La ZHAW est d’ailleurs manifestement très consciente des vifs débats engendrés, et ils font même partie des raisons de son choix. «En novembre 2021, le pronom iel faisait une entrée fracassante dans le dictionnaire Le Robert, et avec lui un raz-de-marée de positions et d’émotions de part et d’autre de la frontière franco-suisse. Défini comme un «pronom personnel sujet de la troisième personne du singulier et du pluriel, employé pour évoquer une personne quel que soit son genre», il interpelle pour plusieurs raisons. Tout d’abord, parce qu’il est très rare d’assister à la naissance d’un mot-outil. En effet, la catégorie des mots grammaticaux (déterminants, pronoms…) est très peu sujette aux néologismes. Ensuite, ce néologisme grammatical cristallise une réflexion sur la langue française, ses normes et ses usages, qui aura marqué l’année 2021: nous pensons ici à la simplification de l’orthographe, qui aura fait couler beaucoup d’encre. Par ailleurs, iel traduit un besoin – exprimé notamment par une partie de la jeunesse – de retravailler le rapport entre langue et identité», explique la haute école.

Un acte militant

Pour la Haute école zurichoise des sciences appliquées, «iel renferme le paradoxe intrinsèque d’avoir été créé dans l’idée d’inclure tous les individus – et pourtant de diviser et polariser à l’excès. Au regard de toutes les discussions qui l’ont précédé, de celles qu’il a suscitées et de celles qui suivront (par exemple sur l’accord des adjectifs), iel est le mot de l’année car il nous confronte au changement et nous invite au débat.»

En France, certains avaient jugé que l’introduction de «iel» dans Le Robert était davantage un acte militant qu’une démarche linguistique. Elle avait été critiquée jusqu’au sommet de l’État. «L’écriture inclusive n’est pas l’avenir de la langue française. Alors même que nos élèves sont justement en train de consolider leurs savoirs fondamentaux, ils ne sauraient avoir cela pour référence», avait tranché Jean-Michel Blanquer, ministre de l’éducation.

Très peu utilisé

De nombreux linguistes avaient aussi fait part de leur désapprobation. À l’image de Bernard Cerquiglini, qui avait jugé pour la RTS que «iel» n’est en fait presque pas utilisé. «Il est très peu attesté, sinon dans des textes militants ou dans des œuvres littéraires expérimentales», avait-il avancé. «Ce mot n’appartient pas – encore – à la langue générale et n’a donc pas à entrer dans un dictionnaire usuel, en un volume». Pour lui, l’introduction d’un pronom neutre remet aussi en cause tout le système du français, «à deux genres».

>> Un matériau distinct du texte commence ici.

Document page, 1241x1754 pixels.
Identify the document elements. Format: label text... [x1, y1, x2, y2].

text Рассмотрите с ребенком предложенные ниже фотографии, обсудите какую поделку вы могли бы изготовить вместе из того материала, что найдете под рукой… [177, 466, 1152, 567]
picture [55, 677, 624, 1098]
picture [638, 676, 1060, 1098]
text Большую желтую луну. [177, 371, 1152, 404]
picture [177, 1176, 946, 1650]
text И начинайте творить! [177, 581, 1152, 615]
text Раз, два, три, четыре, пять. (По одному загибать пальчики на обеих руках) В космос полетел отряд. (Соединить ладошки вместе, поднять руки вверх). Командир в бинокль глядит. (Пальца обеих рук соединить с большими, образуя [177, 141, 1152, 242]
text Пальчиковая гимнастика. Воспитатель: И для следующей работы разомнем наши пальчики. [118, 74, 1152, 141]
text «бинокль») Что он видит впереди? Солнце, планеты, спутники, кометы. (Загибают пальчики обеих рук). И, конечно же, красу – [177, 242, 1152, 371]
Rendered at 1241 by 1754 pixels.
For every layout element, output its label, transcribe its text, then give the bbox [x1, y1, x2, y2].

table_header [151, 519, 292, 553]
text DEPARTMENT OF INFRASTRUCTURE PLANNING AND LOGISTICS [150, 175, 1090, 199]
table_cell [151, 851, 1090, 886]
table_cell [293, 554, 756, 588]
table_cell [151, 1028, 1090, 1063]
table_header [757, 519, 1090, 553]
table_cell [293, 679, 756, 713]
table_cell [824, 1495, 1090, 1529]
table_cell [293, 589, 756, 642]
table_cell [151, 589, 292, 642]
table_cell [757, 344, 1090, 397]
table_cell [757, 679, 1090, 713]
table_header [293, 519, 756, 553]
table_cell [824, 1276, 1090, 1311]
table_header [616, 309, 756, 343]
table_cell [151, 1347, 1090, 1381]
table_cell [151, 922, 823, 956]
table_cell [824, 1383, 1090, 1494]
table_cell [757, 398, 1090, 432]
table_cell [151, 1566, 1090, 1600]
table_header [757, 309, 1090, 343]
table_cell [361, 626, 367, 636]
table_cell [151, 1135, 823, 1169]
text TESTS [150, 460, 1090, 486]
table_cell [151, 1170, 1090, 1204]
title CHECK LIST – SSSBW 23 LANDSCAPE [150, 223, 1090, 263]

Précisons encore que les mots «précarité» et «variants» complètent le podium 2021 de la ZHAW. Dans les autres langues nationales, ce sont d’ailleurs des termes liés à la pandémie qui ont été sacrés. En allemand le mot de l’année est «Impfdurchbruch», qui désigne la contamination par le coronavirus d’une personne vaccinée. En italien «certificato», pour le certificat Covid. Et en romanche c’est le «respect», qui devrait davantage régner entre vaccinés et non vaccinés qui est lauréat.